Stored data entries:
▼▼▼

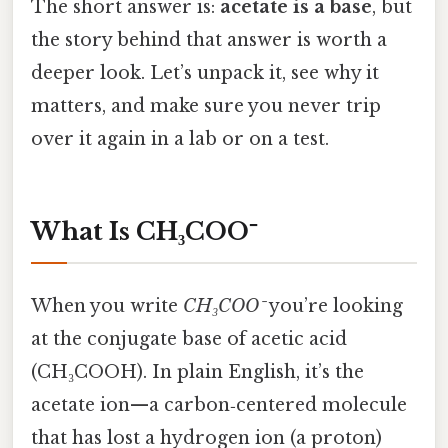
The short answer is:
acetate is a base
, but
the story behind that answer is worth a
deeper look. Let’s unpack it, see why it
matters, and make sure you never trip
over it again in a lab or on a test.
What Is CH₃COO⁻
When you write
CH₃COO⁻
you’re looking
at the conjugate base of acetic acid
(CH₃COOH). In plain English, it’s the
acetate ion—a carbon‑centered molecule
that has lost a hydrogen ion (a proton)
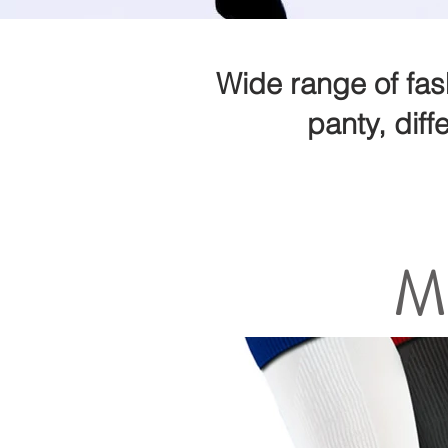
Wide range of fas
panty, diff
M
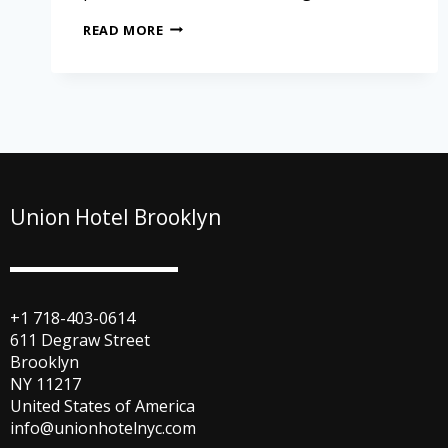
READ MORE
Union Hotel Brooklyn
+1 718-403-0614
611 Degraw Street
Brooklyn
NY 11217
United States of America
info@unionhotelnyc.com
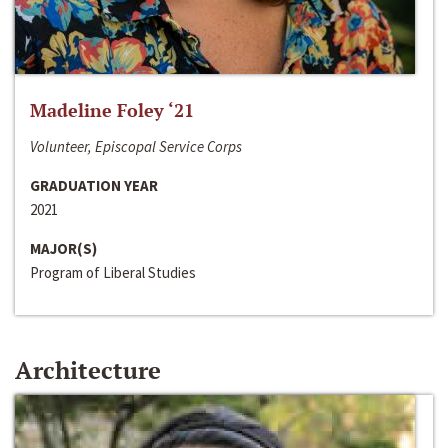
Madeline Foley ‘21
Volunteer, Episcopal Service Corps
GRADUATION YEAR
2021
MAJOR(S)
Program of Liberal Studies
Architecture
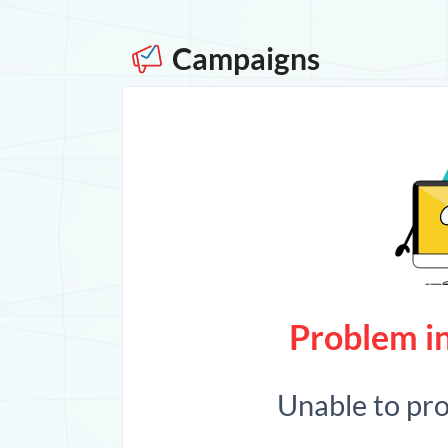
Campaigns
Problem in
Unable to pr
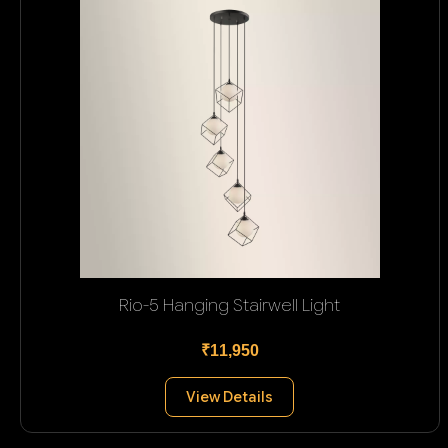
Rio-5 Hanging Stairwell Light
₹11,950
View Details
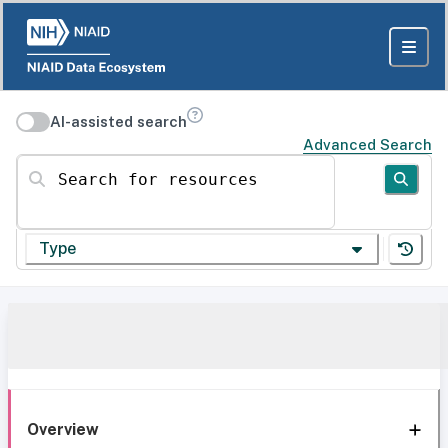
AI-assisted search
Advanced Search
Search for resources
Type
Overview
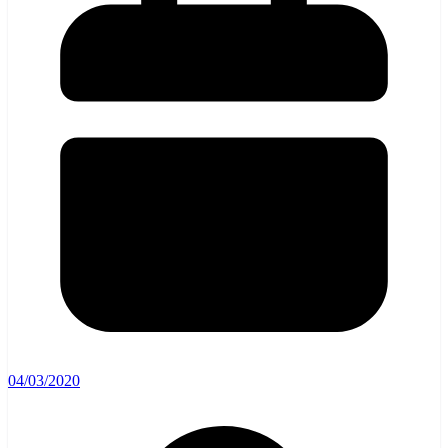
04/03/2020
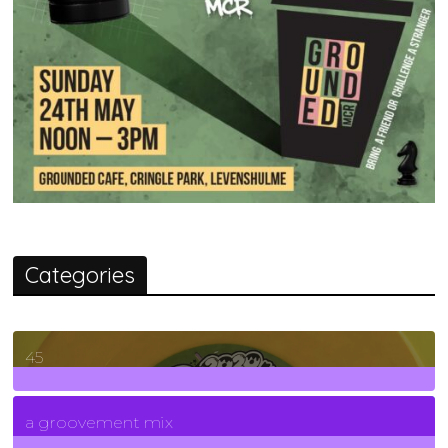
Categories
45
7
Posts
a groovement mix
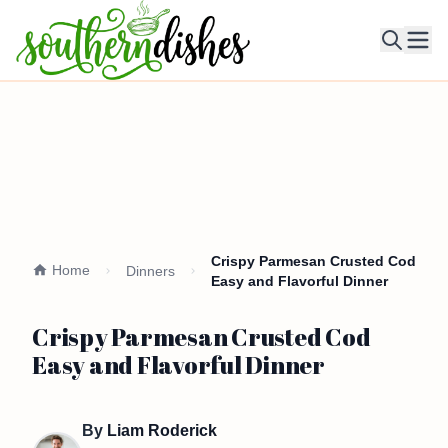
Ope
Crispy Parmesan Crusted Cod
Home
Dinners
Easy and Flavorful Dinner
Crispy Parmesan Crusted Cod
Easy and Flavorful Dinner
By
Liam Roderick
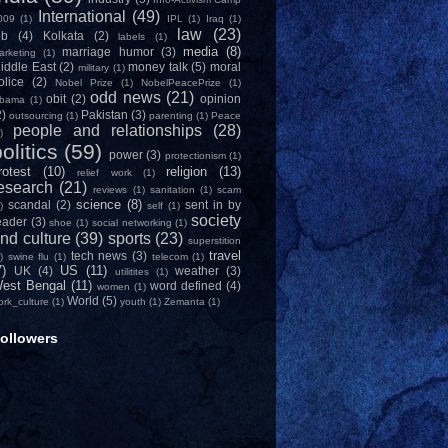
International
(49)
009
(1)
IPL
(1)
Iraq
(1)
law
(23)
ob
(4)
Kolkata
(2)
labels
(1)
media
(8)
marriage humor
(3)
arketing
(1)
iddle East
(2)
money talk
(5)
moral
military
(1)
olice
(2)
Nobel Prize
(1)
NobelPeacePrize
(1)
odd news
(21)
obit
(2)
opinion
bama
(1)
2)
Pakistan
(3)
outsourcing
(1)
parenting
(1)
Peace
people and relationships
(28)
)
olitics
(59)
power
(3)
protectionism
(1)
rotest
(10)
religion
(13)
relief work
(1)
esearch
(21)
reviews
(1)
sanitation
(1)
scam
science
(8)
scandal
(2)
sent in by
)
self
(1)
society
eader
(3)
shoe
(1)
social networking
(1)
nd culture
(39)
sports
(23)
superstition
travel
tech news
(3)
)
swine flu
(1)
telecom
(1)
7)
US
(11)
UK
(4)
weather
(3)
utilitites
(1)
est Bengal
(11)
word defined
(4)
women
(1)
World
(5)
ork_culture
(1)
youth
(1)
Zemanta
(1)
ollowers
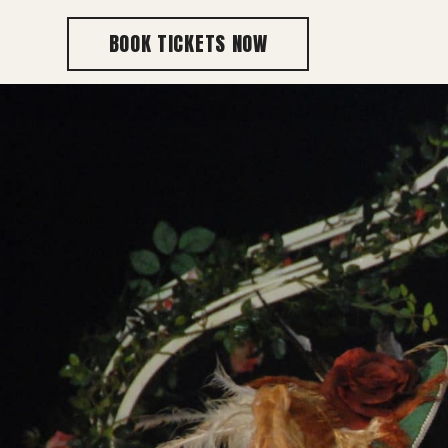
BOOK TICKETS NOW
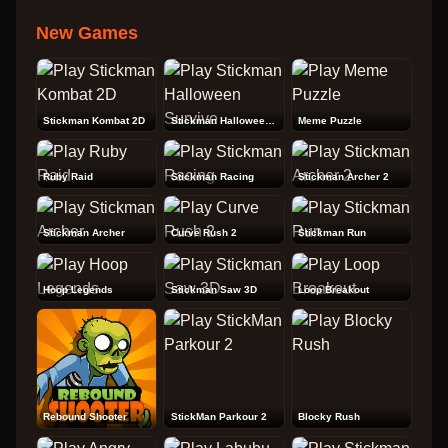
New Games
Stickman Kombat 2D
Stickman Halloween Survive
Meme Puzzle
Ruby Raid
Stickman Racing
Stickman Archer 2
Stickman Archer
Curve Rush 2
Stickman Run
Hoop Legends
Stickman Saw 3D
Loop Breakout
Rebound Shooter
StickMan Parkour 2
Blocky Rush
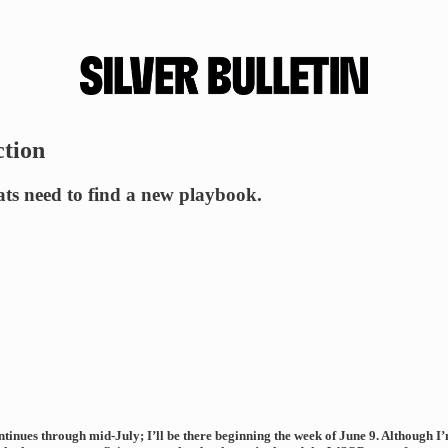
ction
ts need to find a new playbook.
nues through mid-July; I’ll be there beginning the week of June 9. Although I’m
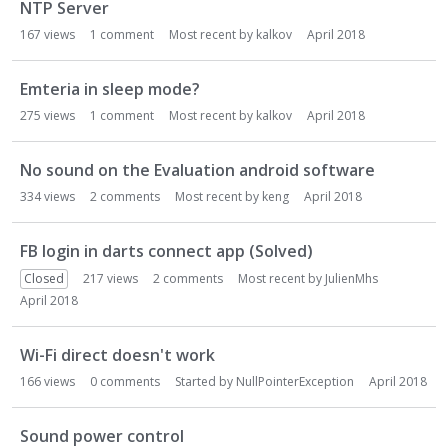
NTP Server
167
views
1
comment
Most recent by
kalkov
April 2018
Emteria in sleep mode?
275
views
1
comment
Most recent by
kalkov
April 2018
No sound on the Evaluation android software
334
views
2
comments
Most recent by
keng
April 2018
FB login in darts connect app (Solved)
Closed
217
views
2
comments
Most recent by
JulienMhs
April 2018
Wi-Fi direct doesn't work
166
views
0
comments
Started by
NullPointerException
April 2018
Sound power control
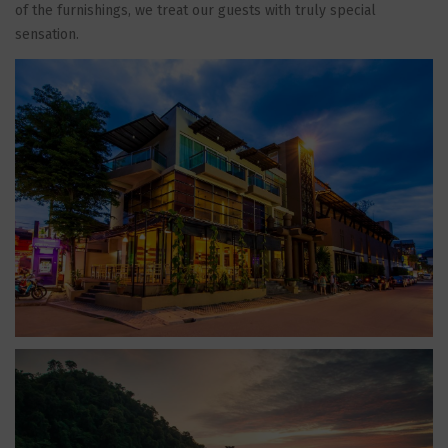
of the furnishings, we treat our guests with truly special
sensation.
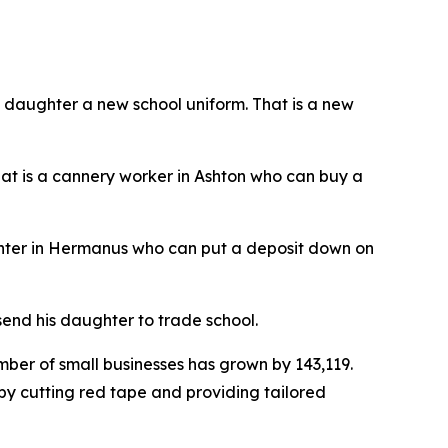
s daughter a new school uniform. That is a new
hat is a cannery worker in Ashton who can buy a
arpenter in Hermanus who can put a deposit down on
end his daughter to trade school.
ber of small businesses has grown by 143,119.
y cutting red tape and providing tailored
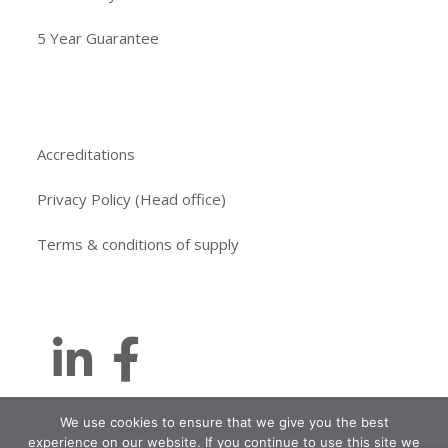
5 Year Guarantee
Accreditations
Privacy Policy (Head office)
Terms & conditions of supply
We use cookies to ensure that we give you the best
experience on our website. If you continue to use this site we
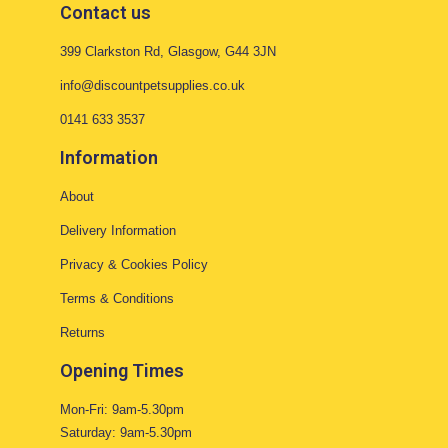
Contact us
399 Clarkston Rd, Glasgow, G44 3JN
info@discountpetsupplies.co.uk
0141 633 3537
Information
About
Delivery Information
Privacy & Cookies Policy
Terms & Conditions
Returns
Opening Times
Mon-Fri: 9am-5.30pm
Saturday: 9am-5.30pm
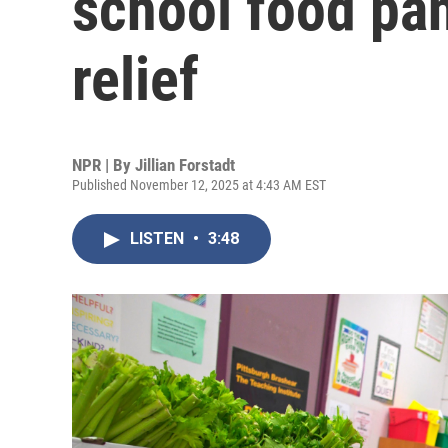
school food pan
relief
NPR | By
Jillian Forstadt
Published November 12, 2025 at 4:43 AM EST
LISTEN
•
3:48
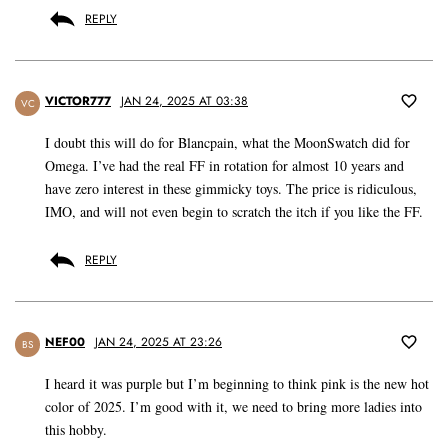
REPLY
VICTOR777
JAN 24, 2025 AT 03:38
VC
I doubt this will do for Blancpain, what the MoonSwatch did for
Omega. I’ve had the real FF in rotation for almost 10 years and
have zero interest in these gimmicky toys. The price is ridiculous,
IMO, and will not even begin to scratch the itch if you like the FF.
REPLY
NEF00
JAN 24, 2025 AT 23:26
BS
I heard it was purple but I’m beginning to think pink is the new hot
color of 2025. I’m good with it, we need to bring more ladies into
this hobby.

▲▲▲

EXERCISE — Give every line of text from the material above as a numbered list, skipping any blank lines and leaving the pictures out.

ANSWER BOX —
1. The short answer is:
2. acetate is a base
3. , but
4. the story behind that answer is worth a
5. deeper look. Let’s unpack it, see why it
6. matters, and make sure you never trip
7. over it again in a lab or on a test.
8. What Is CH₃COO⁻
9. When you write
10. CH₃COO⁻
11. you’re looking
12. at the conjugate base of acetic acid
13. (CH₃COOH). In plain English, it’s the
14. acetate ion—a carbon‑centered molecule
15. that has lost a hydrogen ion (a proton)
16. Wide range of fas
17. panty, diff
18. M
19. READ MORE
20. Union Hotel Brooklyn
21. +1 718-403-0614
22. 611 Degraw Street
23. Brooklyn
24. NY 11217
25. United States of America
26. info@unionhotelnyc.com
27. Madeline Foley ‘21
28. Volunteer, Episcopal Service Corps
29. GRADUATION YEAR
30. 2021
31. MAJOR(S)
32. Program of Liberal Studies
33. Architecture
34. Campaigns
35. Problem in
36. Unable to pr
37. Rio-5 Hanging Stairwell Light
38. ₹11,950
39. View Details
40. AI-assisted search
41. Advanced Search
42. Search for resources
43. Type
44. Overview
45. 04/03/2020
46. Categories
47. 45
48. 7
49. Posts
50. a groovement mix
51. Ope
52. Crispy Parmesan Crusted Cod
53. Home
54. Dinners
55. Easy and Flavorful Dinner
56. Crispy Parmesan Crusted Cod
57. Easy and Flavorful Dinner
58. By
59. Liam Roderick
60. International
61. (49)
62. 009
63. (1)
64. IPL
65. (1)
66. Iraq
67. (1)
68. law
69. (23)
70. ob
71. (4)
72. Kolkata
73. (2)
74. labels
75. (1)
76. media
77. (8)
78. marriage humor
79. (3)
80. arketing
81. (1)
82. iddle East
83. (2)
84. money talk
85. (5)
86. moral
87. military
88. (1)
89. olice
90. (2)
91. Nobel Prize
92. (1)
93. NobelPeacePrize
94. (1)
95. odd news
96. (21)
97. obit
98. (2)
99. opinion
100. bama
101. (1)
102. 2)
103. Pakistan
104. (3)
105. outsourcing
106. (1)
107. parenting
108. (1)
109. Peace
110. people and relationships
111. (28)
112. )
113. olitics
114. (59)
115. power
116. (3)
117. protectionism
118. (1)
119. rotest
120. (10)
121. religion
122. (13)
123. relief work
124. (1)
125. esearch
126. (21)
127. reviews
128. (1)
129. sanitation
130. (1)
131. scam
132. science
133. (8)
134. scandal
135. (2)
136. sent in by
137. )
138. self
139. (1)
140. society
141. eader
142. (3)
143. shoe
144. (1)
145. social networking
146. (1)
147. nd culture
148. (39)
149. sports
150. (23)
151. superstition
152. travel
153. tech news
154. (3)
155. )
156. swine flu
157. (1)
158. telecom
159. (1)
160. 7)
161. US
162. (11)
163. UK
164. (4)
165. weather
166. (3)
167. utilitites
168. (1)
169. est Bengal
170. (11)
171. word defined
172. (4)
173. women
174. (1)
175. World
176. (5)
177. ork_culture
178. (1)
179. youth
180. (1)
181. Zemanta
182. (1)
183. ollowers
184. BOOK TICKETS NOW
185. New Games
186. Stickman Kombat 2D
187. Stickman Halloween Survive
188. Meme Puzzle
189. Ruby Raid
190. Stickman Racing
191. Stickman Archer 2
192. Stickman Archer
193. Curve Rush 2
194. Stickman Run
195. Hoop Legends
196. Stickman Saw 3D
197. Loop Breakout
198. Rebound Shooter
199. StickMan Parkour 2
200. Blocky Rush
201. ction
202. ts need to find a new playbook.
203. nues through mid-July; I’ll be there beginning the week of June 9. Although I’m
204. NTP Server
205. 167
206. views
207. 1
208. comment
209. Most recent by
210. kalkov
211. April 2018
212. Emteria in sleep mode?
213. 275
214. views
215. 1
216. comment
217. Most recent by
218. kalkov
219. April 2018
220. No sound on the Evaluation android software
221. 334
222. views
223. 2
224. comments
225. Most recent by
226. keng
227. April 2018
228. FB login in darts connect app (Solved)
229. Closed
230. 217
231. views
232. 2
233. comments
234. Most recent by
235. JulienMhs
236. April 2018
237. Wi-Fi direct doesn't work
238. 166
239. views
240. 0
241. comments
242. Started by
243. NullPointerException
244. April 2018
245. Sound power control
246. of the furnishings, we treat our guests with truly special
247. sensation.
248. s daughter a new school uniform. That is a new
249. hat is a cannery worker in Ashton who can buy a
250. arpenter in Hermanus who can put a deposit down on
251. end his daughter to trade school.
252. ber of small businesses has grown by 143,119.
253. y cutting red tape and providing tailored
254. 5 Year Guarantee
255. Accreditations
256. Privacy Policy (Head office)
257. Terms & conditions of supply
258. We use cookies to ensure that we give you the best
259. experience on our website. If you continue to use this site we
260. Contact us
261. 399 Clarkston Rd, Glasgow, G44 3JN
262. info@discountpetsupplies.co.uk
263. 0141 633 3537
264. Information
265. About
266. Delivery Information
267. Privacy & Cookies Policy
268. Terms & Conditions
269. Returns
270. Opening Times
271. Mon-Fri: 9am-5.30pm
272. Saturday: 9am-5.30pm
273. school food pan
274. relief
275. NPR | By
276. Jillian Forstadt
277. Published November 12, 2025 at 4:43 AM EST
278. LISTEN
279. •
280. 3:48
281. REPLY
282. VICTOR777
283. JAN 24, 2025 AT 03:38
284. VC
285. I doubt this will do for Blancpain, what the MoonSwatch did for
286. Omega. I’ve had the real FF in rotation for almost 10 years and
287. have zero interest in these gimmicky toys. The price is ridiculous,
288. IMO, and will not even begin to scratch the itch if you like the FF.
289. REPLY
290. NEF00
291. JAN 24, 2025 AT 23:26
292. BS
293. I heard it was purple but I’m beginning to think pink is the new hot
294. color of 2025. I’m good with it, we need to bring more ladies into
295. this hobby.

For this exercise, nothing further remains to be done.